#### [WORK TO BE COMPLETED]
Print the whole listing exactly.

************

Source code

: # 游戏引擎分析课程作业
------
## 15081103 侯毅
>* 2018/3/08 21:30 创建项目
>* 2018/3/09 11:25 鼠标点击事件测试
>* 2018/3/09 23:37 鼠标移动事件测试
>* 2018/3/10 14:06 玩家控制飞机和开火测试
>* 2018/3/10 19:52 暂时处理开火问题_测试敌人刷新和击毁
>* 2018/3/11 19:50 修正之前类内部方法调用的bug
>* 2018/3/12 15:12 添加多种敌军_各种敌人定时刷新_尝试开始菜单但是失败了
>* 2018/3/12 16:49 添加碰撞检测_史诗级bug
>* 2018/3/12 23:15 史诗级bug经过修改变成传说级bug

************

#### [ANSWER BELOW]
Source code

: # 游戏引擎分析课程作业
------
## 15081103 侯毅
>* 2018/3/08 21:30 创建项目
>* 2018/3/09 11:25 鼠标点击事件测试
>* 2018/3/09 23:37 鼠标移动事件测试
>* 2018/3/10 14:06 玩家控制飞机和开火测试
>* 2018/3/10 19:52 暂时处理开火问题_测试敌人刷新和击毁
>* 2018/3/11 19:50 修正之前类内部方法调用的bug
>* 2018/3/12 15:12 添加多种敌军_各种敌人定时刷新_尝试开始菜单但是失败了
>* 2018/3/12 16:49 添加碰撞检测_史诗级bug
>* 2018/3/12 23:15 史诗级bug经过修改变成传说级bug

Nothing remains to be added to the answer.